Fit them well? She thought they would wear my clothes? I’d been around humans many years and I didn’t think I would ever fully understand their humor.
We watched it disappear into the dark.
“Maybe they’ll worship it as their new deity,” she said.
I just frowned at her.
"You're welcome, by the way."
I looked at her.
Hair wrecked. A cut on her forearm she hadn't mentioned and clearly wasn't planning to mention. Watching a giant crab commit armed robbery against another giant crab with an expression of complete personal offense.
I thought — not for the first time that evening, not even close — that she was extraordinary.
"You saved my life," I said.
"Running tally." She held up two fingers without looking at me. "I'm winning by a significant margin."
"Are you hurt?"
"Am I hurt." She turned and looked at my leg. My forearm. Took her time. "That's cute. That's a really cute question."
"Grazes. Nothing more."
"Uh huh. The blood might have something different to say about that."
Talking blood? I shook my head. "Doesn't matter right now. "
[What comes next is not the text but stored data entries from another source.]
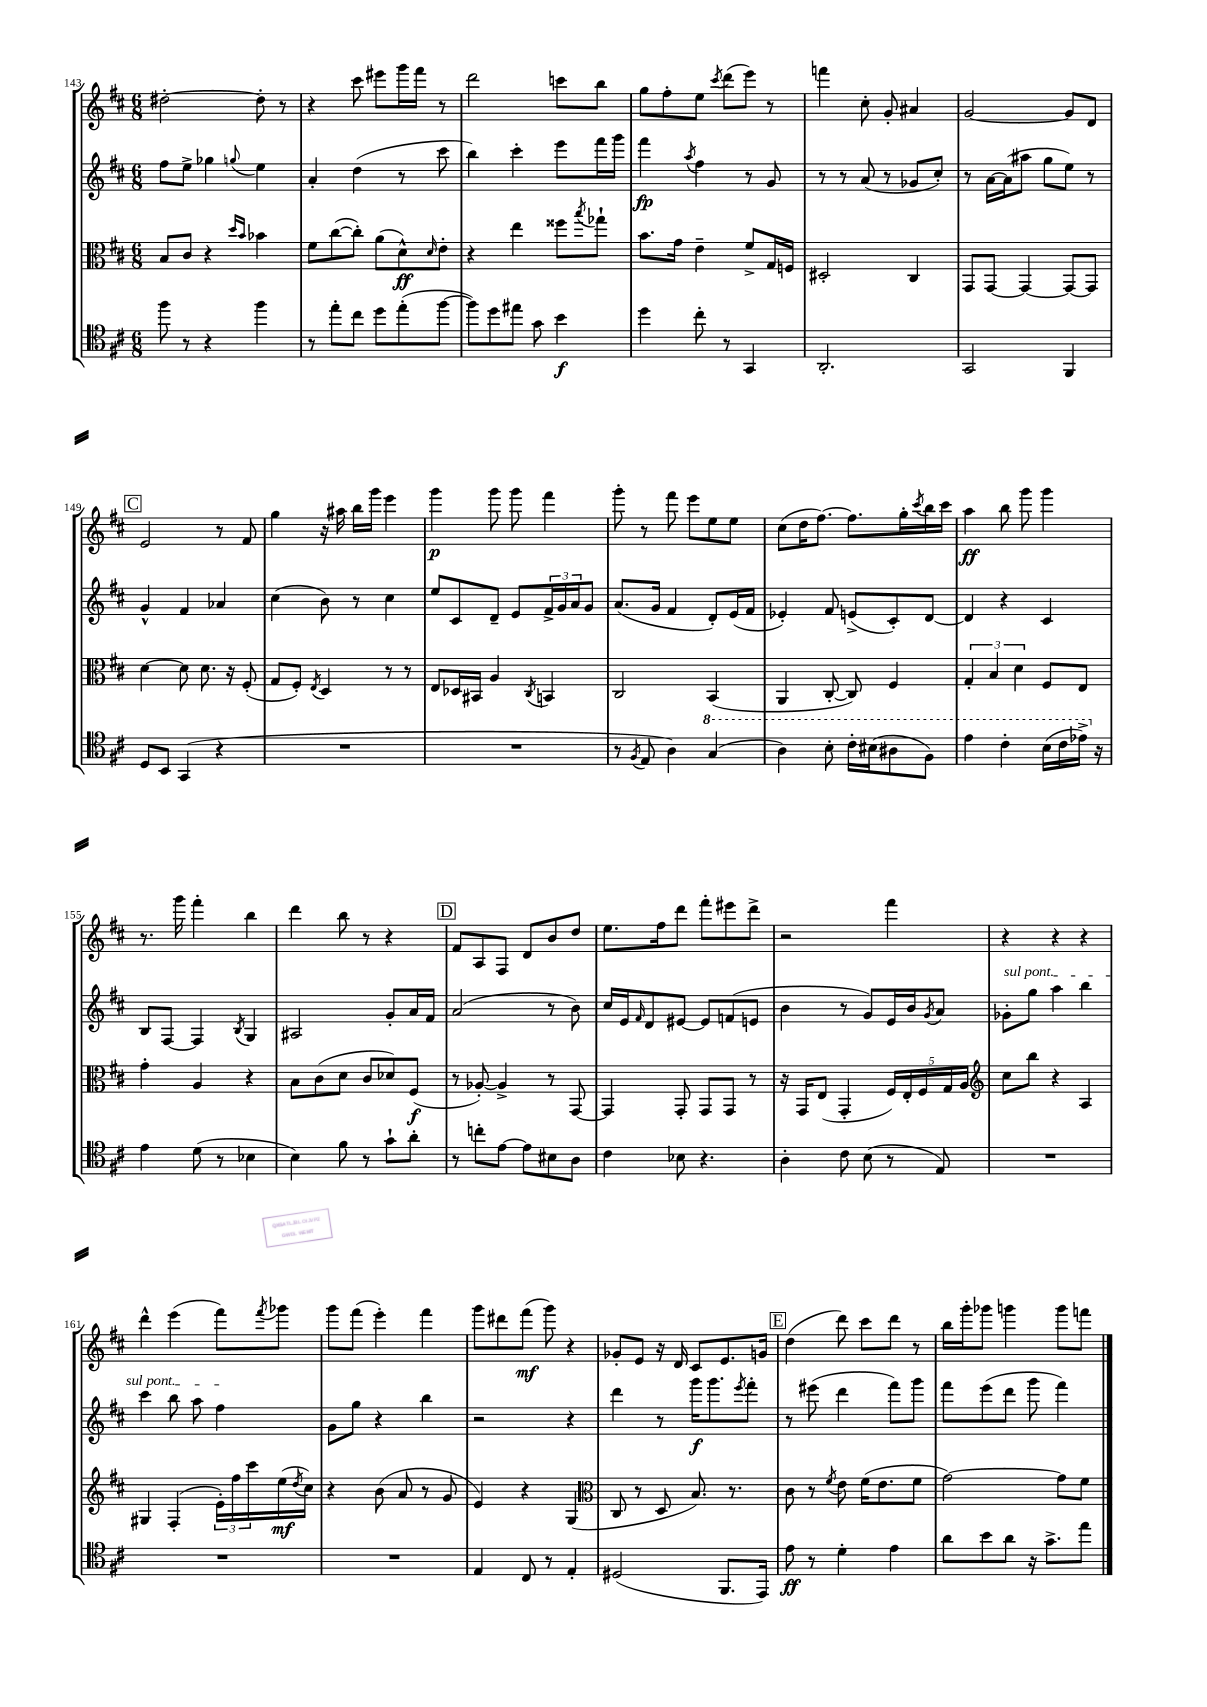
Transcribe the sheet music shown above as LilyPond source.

<<
\new StaffGroup <<
\new Staff = "s0" {
    \clef treble \key d \major \numericTimeSignature \time 6/8
    dis''2~-. dis''8-. r8 |
    r4 cis'''8 eis'''8 g'''16 fis'''16 r8 |
    d'''2 c'''8 b''8 |
    g''8 fis''8-. e''8 \acciaccatura { cis'''8 } d'''8( e'''8) r8 |
    f'''4 cis''8-. g'8-. ais'4 |
    g'2~ g'8 d'8 |
    \mark \markup { \box "C" } e'2 r8 fis'8 |
    g''4 r16 ais''16 b''16 g'''16 e'''4 |
    g'''4\p g'''8 g'''8 fis'''4 |
    g'''8-. r8 fis'''8 e'''8 e''8 e''8 |
    cis''8( d''16 fis''8.~) fis''8. g''16-. \acciaccatura { cis'''8 } b''16 cis'''16 |
    a''4\ff b''8 g'''8 g'''4 |
    r8. g'''16 fis'''4-. b''4 |
    d'''4 b''8 r8 r4 |
    \mark \markup { \box "D" } fis'8 a8 fis8 d'8 b'8 d''8 |
    e''8. fis''16 d'''8 fis'''8-. eis'''8 d'''8-> |
    r2 fis'''4 |
    r4 r4 r4 |
    d'''4-^ e'''4( fis'''8) \acciaccatura { fis'''8 } ges'''8 |
    g'''8 fis'''8( e'''4-.) fis'''4 |
    g'''8 dis'''8 fis'''8\mf( g'''8) r4 |
    ges'8-. e'8 r16 d'16 cis'8 e'8. g'16 |
    \mark \markup { \box "E" } d''4( d'''8) cis'''8 d'''8 r8 |
    b''16 g'''16-. ges'''8 g'''4 g'''8 f'''8 \bar "|." |
}
\new Staff = "s1" {
    \clef treble \key d \major \numericTimeSignature \time 6/8
    fis''8 e''8-> ges''4 \appoggiatura { g''8 } e''4 |
    a'4-. d''4( r8 cis'''8 |
    b''4) cis'''4-. e'''8 fis'''16 g'''16 |
    fis'''4\fp \acciaccatura { a''8 } fis''4 r8 g'8 |
    r8 r8 a'8( r8 ges'8 cis''8-.) |
    r8 a'16~ a'16( ais''8 g''8 e''8) r8 |
    \mark \markup { \box "C" } g'4-^ fis'4 aes'4 |
    cis''4( b'8) r8 cis''4 |
    e''8 cis'8 d'8-- e'8 \tuplet 3/2 { fis'16-> g'16 a'16 } g'8 |
    a'8.( g'16 fis'4 d'8-.) e'16( fis'16 |
    ees'4-.) fis'8 e'8->( cis'8-.) d'8~ |
    d'4 r4 cis'4 |
    b8 fis8~ fis4 \acciaccatura { b8 } g4 |
    ais2 g'8-. a'16 fis'16 |
    \mark \markup { \box "D" } a'2( r8 b'8) |
    cis''16 e'16 \grace { fis'16 } d'8 eis'8~ eis'8 f'8( e'8 |
    b'4 r8 g'8) e'16 b'16 \acciaccatura { g'8 } a'8 |
    \once \override TextSpanner.bound-details.left.text = \markup { \italic "sul pont." } ges'8-.\startTextSpan g''8 a''4 b''4 |
    cis'''4 b''8 a''8 fis''4\stopTextSpan |
    g'8 g''8 r4 b''4 |
    r2 r4 |
    d'''4 r8 g'''16\f g'''8. \acciaccatura { e'''8 } fis'''8-. |
    \mark \markup { \box "E" } r8 eis'''8( d'''4 fis'''8) g'''8 |
    fis'''8 e'''8( d'''8 g'''8 fis'''4) \bar "|." |
}
\new Staff = "s2" {
    \clef alto \key d \major \numericTimeSignature \time 6/8
    b8 cis'8 r4 \grace { d''16 b'16 } bes'4 |
    fis'8 cis''8~( cis''8-.) a'8( d'8-^\ff) \grace { d'16 } e'8-. |
    r4 e''4 fisis''8 \acciaccatura { b''8 } ges''8-! |
    b'8. g'16 e'4-- fis'8-> g16 f16 |
    dis2-. cis4 |
    g,8 g,8~ g,4~ g,8~ g,8 |
    \mark \markup { \box "C" } d'4~ d'8 d'8. r16 fis8-.( |
    g8 fis8-.) \acciaccatura { e8 } d4 r8 r8 |
    e8 des16 bis,16 a4 \acciaccatura { cis8 } b,4 |
    cis2 b,4( |
    a,4 cis8~-. cis8) fis4 |
    \tuplet 3/2 { g4-. b4 d'4 } fis8 e8 |
    g'4-. a4 r4 |
    b8 cis'8( d'8 cis'8 des'8) fis8\f( |
    \mark \markup { \box "D" } r8 aes8~-.) aes4-> r8 g,8~ |
    g,4 g,8-. g,8 g,8 r8 |
    r16 g,16 e8( g,4-. \tuplet 5/4 { fis16) e16-. fis16 g16 a16 } |
    \clef treble cis''8 b''8 r4 a4 |
    gis4 fis4-.( \tuplet 3/2 { e'16-.) fis''16 cis'''16 } e''16\mf( \acciaccatura { d''8 } cis''16) |
    r4 b'8( a'8 r8 g'8 |
    e'4) r4 g4( |
    \clef alto cis8 r8 d8 b8.) r8. |
    \mark \markup { \box "E" } cis'8 r8 \acciaccatura { fis'8 } e'8 fis'16( e'8. fis'8 |
    g'2~) g'8 fis'8 \bar "|." |
}
\new Staff = "s3" {
    \clef tenor \key d \major \numericTimeSignature \time 6/8
    fis''8 r8 r4 fis''4 |
    r8 e''8-. cis''8 d''8 e''8-.( fis''8~ |
    fis''8) d''8 eis''8 g'8 b'4\f |
    d''4 cis''8-. r8 g,4 |
    a,2.-. |
    g,2 fis,4 |
    \mark \markup { \box "C" } d8 b,8 g,4( r4 |
    R2. |
    R2. |
    r8 \acciaccatura { fis8 } e8 a4) \ottava #1 g'4( |
    a'4) b'8-. cis''16-. bis'16( ais'8 fis'8) |
    e''4 cis''4-. b'16( cis''16 ees''16->) \ottava #0 r16 |
    e'4 d'8( r8 bes4 |
    b4) fis'8 r8 g'8-! a'8-. |
    \mark \markup { \box "D" } r8 c''8-. e'8~ e'8 bis8 a8 |
    cis'4 bes8 r4. |
    a4-. cis'8 b8( r8 e8) |
    R2. |
    R2. |
    R2. |
    e4 cis8 r8 e4-. |
    dis2( fis,8. e,16) |
    \mark \markup { \box "E" } e'8\ff r8 d'4-. e'4 |
    a'8 b'8 a'8 r16 g'8.-> e''8 \bar "|." |
}
>>
>>
\layout { \context { \Score currentBarNumber = #143 } }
"You say that every single time something is very clearly mattering enormously."
I didn't have an answer for that. Mostly because she was right.
She looked back down at the chaos below. At the creatures tearing apart everything we'd had, fighting over debris with complete moral conviction and zero self-awareness.
"I want you to know," she said, "that I will never eat seafood ever again.
" A pause. She watched one of them steal the bark back.
Then steal it again. "Actually no." Another pause.
"Every single time I eat it from now on —" the boot disappeared around a rock corner "— I am going to think of this exact moment.
" She nodded slowly. "And I am going to savor every single freaking bite. "
I reached over and took her hand.
She looked down at it. Still. Considering. Weighing something I didn't have a name for.
Then she looked up at my face.
Whatever she found there — her shoulders dropped. All the tension went out of her at once. Completely. Like she'd finally decided something.
Her fingers closed around mine.
Warm. Sure.
"Higher," I said. "Away from the sand. There will be more of them before morning. They can’t sense us but they could accidentally end up here."
She nodded.
Didn't let go.
I stood. Drew her up with me. Turned toward the dark rock above.
And she followed without hesitation.